PICO works closely with the faculties of the professional schools of the University of Alaska Fairbanks (Geophysical Institute, Institute of Marine Science, and School of Engineering). Research and development activities are carried out in support of PICO's needs by these faculties and students. It is essential to identify the requirements for an ice-coring project, then specify the type of drill and supporting equipment to meet these requirements for a given ice-coring task. Ice-core drilling systems must handle a variety of ice types from 0 degrees Celsius to -57 degrees Celsius, with varying pressure and physcial characteristics of the ice.

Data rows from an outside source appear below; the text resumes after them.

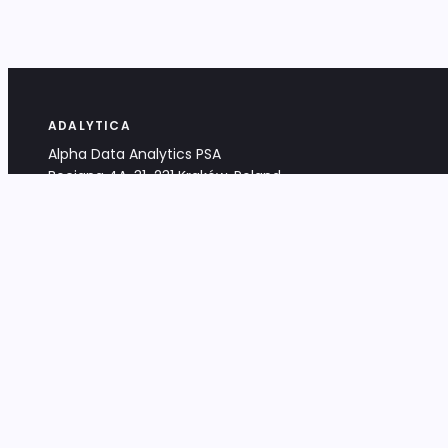
ADALYTICA
Alpha Data Analytics PSA
Bociana 4A, 31-231 Kraków, Poland
+48 533 488 459
info@adalytica.com
LEGAL
EU VAT PL6772474327
KRS 0000953192
District Court for Kraków-Śródmieście,
XI Commercial Division of the NCR
Share capital: 32 260,00 PLN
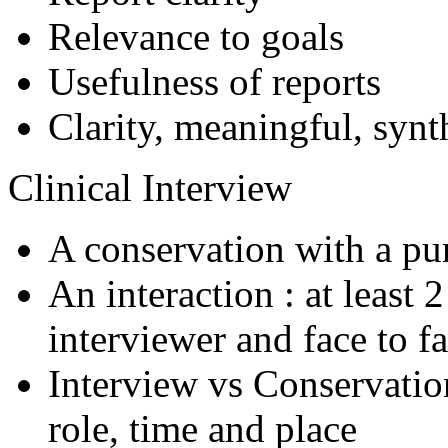
Relevance to goals
Usefulness of reports
Clarity, meaningful, synt
Clinical Interview
A conservation with a pu
An interaction : at least 
interviewer and face to fa
Interview vs Conservation
role, time and place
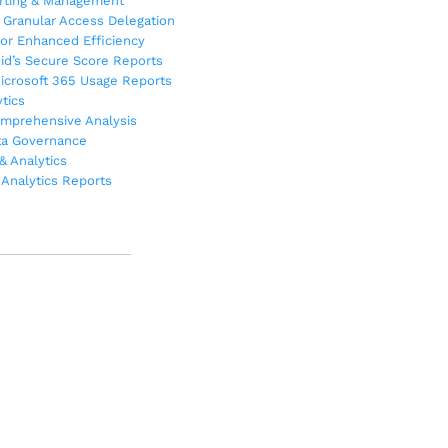
orting & Management
Granular Access Delegation
or Enhanced Efficiency
oid’s Secure Score Reports
Microsoft 365 Usage Reports
tics
omprehensive Analysis
ta Governance
& Analytics
Analytics Reports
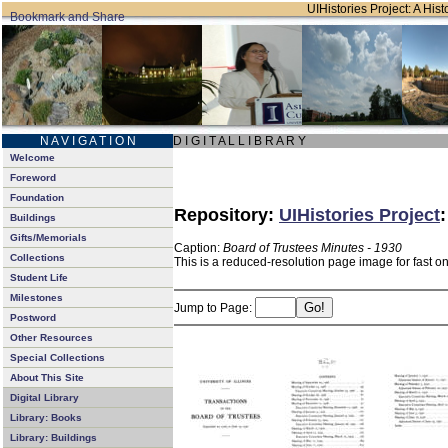
UIHistories Project: A Hist
N A V I G A T I O N
D I G I T A L L I B R A R Y
Welcome
Foreword
Foundation
Repository:
UIHistories Project
Buildings
Gifts/Memorials
Caption:
Board of Trustees Minutes - 1930
Collections
This is a reduced-resolution page image for fast o
Student Life
Milestones
Jump to Page:
Postword
Other Resources
Special Collections
About This Site
Digital Library
Library: Books
Library: Buildings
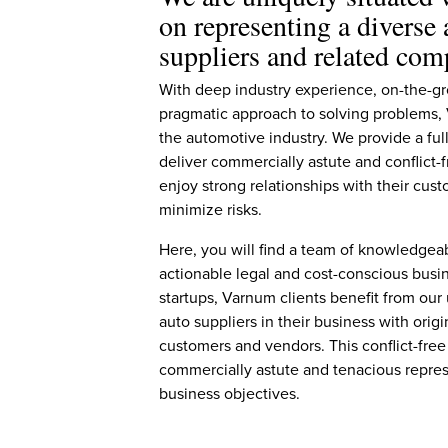
on representing a diverse
suppliers and related com
With deep industry experience, on-the-gr
pragmatic approach to solving problems, V
the automotive industry. We provide a full
deliver commercially astute and conflict-f
enjoy strong relationships with their cust
minimize risks.
Here, you will find a team of knowledgeab
actionable legal and cost-conscious busin
startups, Varnum clients benefit from our
auto suppliers in their business with ori
customers and vendors. This conflict-free
commercially astute and tenacious repres
business objectives.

Numerous ice-core drilling systems have been developed and used over the past 30 years. All of these systems produce core by cutting, shaving, or melting the ice. Physical designs of the many varieties of coring devices vary considerably. Each project has unique requirements and requires an initial decision as to the most effective drilling system to be used. PICO has developed a variety of drills to meet the general needs of the U.S. glaciology community (Proenza et al., 1990). The choice of a drilling system can be represented as a decision tree (Fig. 1) (Rinaldi et al., 1990). The two systems can be subdivided into various categories, ranging from a lightweight hand auger to the much more complicated electromechanical deep ice coring system for use in fluid-filled holes (Fig. 2.). Table 1 further describes the capabilities of each type of drilling system, its use, depth capability, and core size. Approximate weight, power requirements, and fuel consumption are given to illustrate the expected logistic requirements associated with each ice-coring system.